_Prompt A_
Retype the piece on polling from "Zogby, for example, has" up to and including "latest one is.".

————

That's the point though, isnt it? Luntz, the intro says, has "run more than 500 polls for corporations and lobbying groups". And quizzed about that work, he says, "the key in survey research is to [..] ask a question in the way that you get the right answer [..]". Which is indeed exactly what corporations and lobbyists will use polls for.

And the video shows in a very funny way how that can be done exactly. Or rather, they have Luntz explain it: "What you will find is that two virtually the same questions, with just a single change of wording, you get a very different reaction".

But then the guys in the video make a big jump, and conclude: "polling is bullshit". Period. All polling, apparently. No distinction, end of story, f*ck em already.

Thats a pity, because in another dimension, they could have taken Luntz' words and the little street experiment as the basis for a kind of manual on how to use polls. How to read them and evaluate them.

For example: dont ever go on just the one poll. If you really never can know for sure about it, why trust this one company about what people think? However, if 10 polls by 10 different polling companies show the same numbers, or the same trends, than you can be sure you're not looking at concocted numbers. I mean, if you're not living in Russia. Even hypothetically, there's just no way they can all be "bought" and bought by the same party even, too.

Second example: follow the money. Who commissioned the poll? Any poll commissioned and thereafter publicized by some corporation that's to do with questions about its work or products is suspect. Any poll commissioned by a lobbying group is suspect. Because yes, there are plenty pollsters willing to get the wanted results for a fee.

Zogby, for example, has been criticized for mixing independent work with doing polls for lobbies, forcing the reader to pay attention to what kind of poll this latest one is.

But polls by the network media about the presidential elections? Do CBS, CNN or NBC push their pollsters to get a favourable result for one or the other candidate? Hardly. If only already because it's much too dangerous a game in town. There's a ton of pollsters out there polling the same questions - it's not like you're doing a poll about the quality of L'Oreal shampoo and you can lie your head off because there's no rival polls revealing how off you are anyway. There's a lot of directly comparative material, and if one of the networks would consistently get numbers off from everyone else's, it loses credibility, people pay less attention to it, and down the line that hurts their bottom line. Same if they consistently turn out to have one candidate or party up higher than the actual results end up being.

And what about polls done by the pollsters independently, not commissioned at all? Thats another chunk of the polls coming out now. The commercial rationale behind them is to acquire prestige and thus new business for the pollster, and this is the better achieved the closer they get to the actual outcome. Again, its just against their bottom line to 'push' their polling numbers in a certain direction.

————

_Prompt B_
In the entries, from the line with "are la vettura" up to and including the line with "Carlos Ruis Zafon", substitute "Sito Internet" for "Sito Web" and leave everything else unchanged. Give only those lines, and leave out the pictures.

————

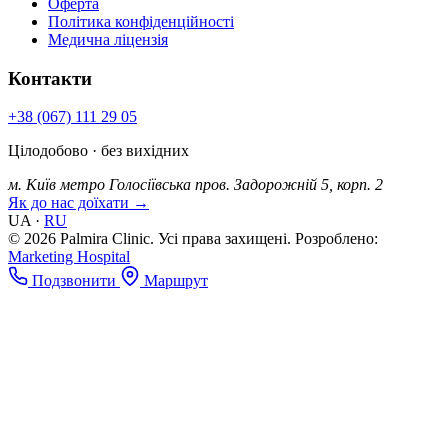
Оферта
Політика конфіденційності
Медична ліцензія
Контакти
+38 (067) 111 29 05
Цілодобово · без вихідних
м. Київ
метро Голосіївська
пров. Задорожній 5, корп. 2
Як до нас доїхати →
UA
·
RU
© 2026 Palmira Clinic. Усі права захищені.
Розроблено:
Marketing Hospital
Подзвонити
Маршрут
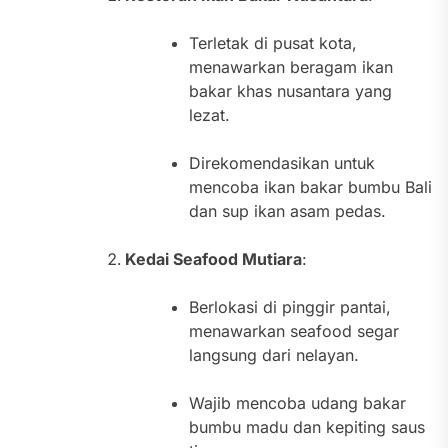
Terletak di pusat kota,
menawarkan beragam ikan
bakar khas nusantara yang
lezat.
Direkomendasikan untuk
mencoba ikan bakar bumbu Bali
dan sup ikan asam pedas.
Kedai Seafood Mutiara
:
Berlokasi di pinggir pantai,
menawarkan seafood segar
langsung dari nelayan.
Wajib mencoba udang bakar
bumbu madu dan kepiting saus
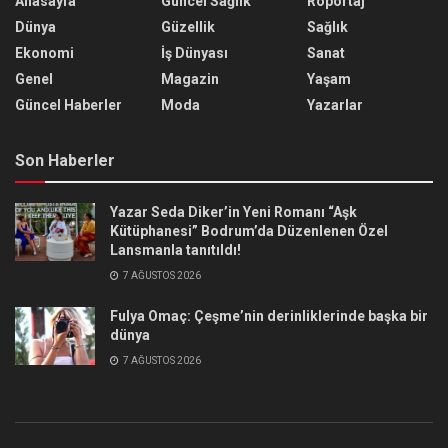
Anasayfa
Güncel Sağlık
Röportaj
Dünya
Güzellik
Sağlık
Ekonomi
İş Dünyası
Sanat
Genel
Magazin
Yaşam
Güncel Haberler
Moda
Yazarlar
Son Haberler
Yazar Seda Diker’in Yeni Romanı “Aşk
Kütüphanesi” Bodrum’da Düzenlenen Özel
Lansmanla tanıtıldı!
7 AĞUSTOS 2026
Fulya Omaç: Çeşme’nin derinliklerinde başka bir
dünya
7 AĞUSTOS 2026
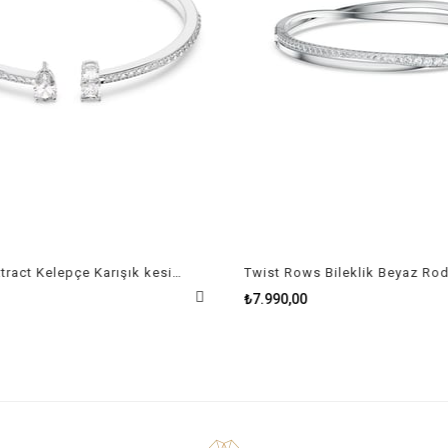
Mesmera Attract Kelepçe Karışık kesimler, Beyaz, Rodyum kaplama Size L
₺7.990,00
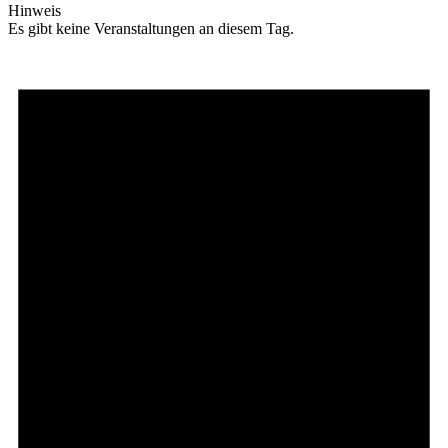
Hinweis
Es gibt keine Veranstaltungen an diesem Tag.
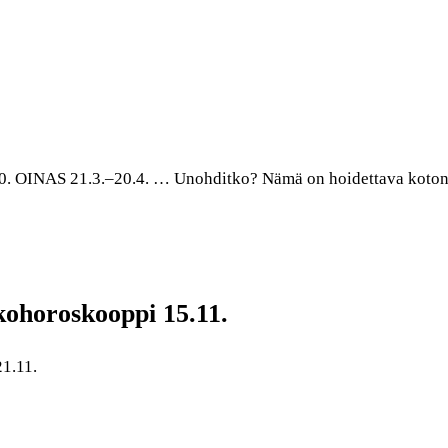
:00. OINAS 21.3.–20.4. … Unohditko? Nämä on hoidettava koto
kohoroskooppi 15.11.
1.11.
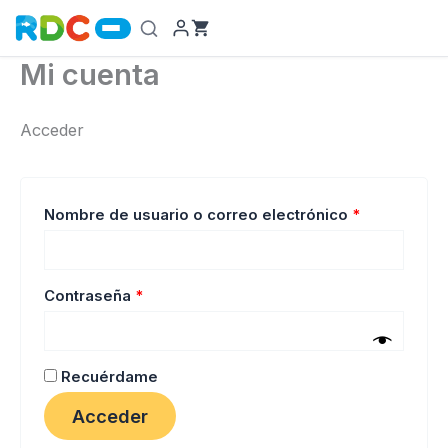
Ir
al
contenido
Mi cuenta
Acceder
Obligatorio
Nombre de usuario o correo electrónico
*
Obligatorio
Contraseña
*
Recuérdame
Acceder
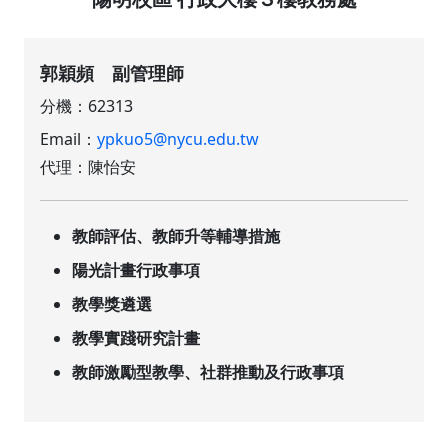
郭穎頻 副管理師
分機：62313
Email：
ypkuo5@nycu.edu.tw
代理：陳怡安
教師評估、教師升等輔導措施
陽光計畫行政事項
教學獎遴選
教學實踐研究計畫
教師激勵型教學、社群推動及行政事項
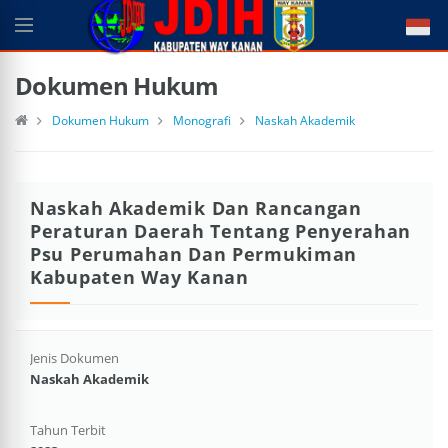
Dokumen Hukum
Dokumen Hukum
Monografi
Naskah Akademik
Naskah Akademik Dan Rancangan
Peraturan Daerah Tentang Penyerahan
Psu Perumahan Dan Permukiman
Kabupaten Way Kanan
Jenis Dokumen
Naskah Akademik
Tahun Terbit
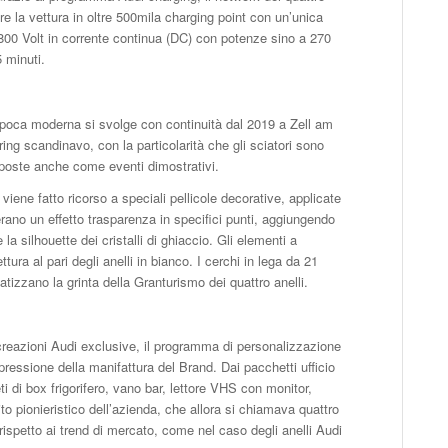
are la vettura in oltre 500mila charging point con un’unica
 800 Volt in corrente continua (DC) con potenze sino a 270
 minuti.
 epoca moderna si svolge con continuità dal 2019 a Zell am
ing scandinavo, con la particolarità che gli sciatori sono
oposte anche come eventi dimostrativi.
viene fatto ricorso a speciali pellicole decorative, applicate
rano un effetto trasparenza in specifici punti, aggiungendo
a silhouette dei cristalli di ghiaccio. Gli elementi a
tura al pari degli anelli in bianco. I cerchi in lega da 21
enfatizzano la grinta della Granturismo dei quattro anelli.
 creazioni Audi exclusive, il programma di personalizzazione
ressione della manifattura del Brand. Dai pacchetti ufficio
 di box frigorifero, vano bar, lettore VHS con monitor,
to pionieristico dell’azienda, che allora si chiamava quattro
ispetto ai trend di mercato, come nel caso degli anelli Audi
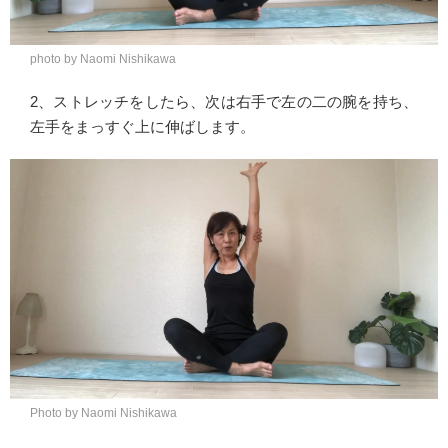
photo by Naomi Nishikawa
2、ストレッチをしたら、次は右手で左の二の腕を持ち、
左手をまっすぐ上に伸ばします。
Photo by Naomi Nishikawa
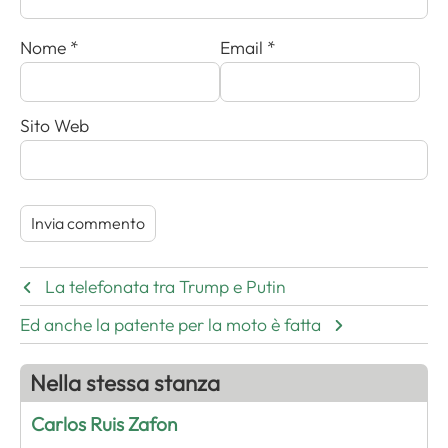
Nome
*
Email
*
Sito Web
La telefonata tra Trump e Putin
Ed anche la patente per la moto è fatta
Nella stessa stanza
Carlos Ruis Zafon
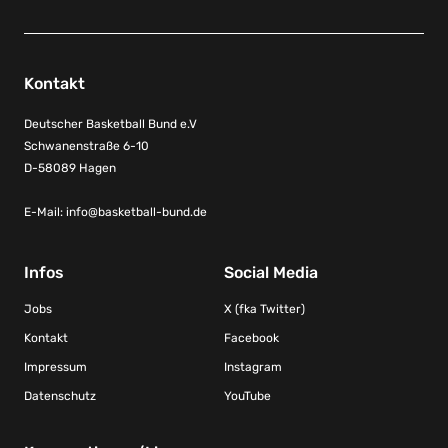
Kontakt
Deutscher Basketball Bund e.V
Schwanenstraße 6-10
D-58089 Hagen
E-Mail:
info@basketball-bund.de
Infos
Social Media
Jobs
X (fka Twitter)
Kontakt
Facebook
Impressum
Instagram
Datenschutz
YouTube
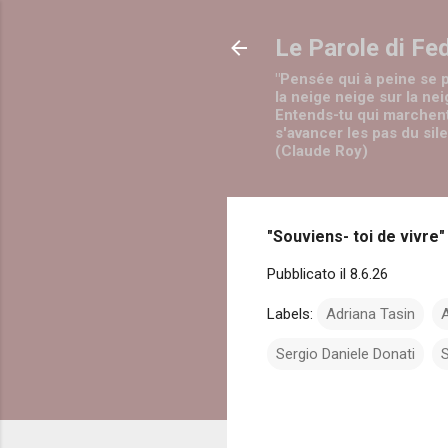
Le Parole di Fe
"Pensée qui à peine se 
la neige neige sur la nei
Entends-tu qui marchen
s'avancer les pas du sil
(Claude Roy)
"Souviens- toi de vivre"
Pubblicato il
8.6.26
Labels:
Adriana Tasin
A
Sergio Daniele Donati
S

————

_Response A_
Zogby, for example, has been criticized for mixing independent work with doing polls for lobbies, forcing the reader to pay attention to what kind of poll this latest one is.

_Response B_
are la vettura in oltre 500mila charging point con un’unica
 800 Volt in corrente continua (DC) con potenze sino a 270
 minuti.
 epoca moderna si svolge con continuità dal 2019 a Zell am
ing scandinavo, con la particolarità che gli sciatori sono
oposte anche come eventi dimostrativi.
viene fatto ricorso a speciali pellicole decorative, applicate
rano un effetto trasparenza in specifici punti, aggiungendo
a silhouette dei cristalli di ghiaccio. Gli elementi a
tura al pari degli anelli in bianco. I cerchi in lega da 21
enfatizzano la grinta della Granturismo dei quattro anelli.
 creazioni Audi exclusive, il programma di personalizzazione
ressione della manifattura del Brand. Dai pacchetti ufficio
 di box frigorifero, vano bar, lettore VHS con monitor,
to pionieristico dell’azienda, che allora si chiamava quattro
ispetto ai trend di mercato, come nel caso degli anelli Audi
photo by Naomi Nishikawa
2、ストレッチをしたら、次は右手で左の二の腕を持ち、
左手をまっすぐ上に伸ばします。
Photo by Naomi Nishikawa
Nome
*
Email
*
Sito Internet
La telefonata tra Trump e Putin
Ed anche la patente per la moto è fatta
Nella stessa stanza
Carlos Ruis Zafon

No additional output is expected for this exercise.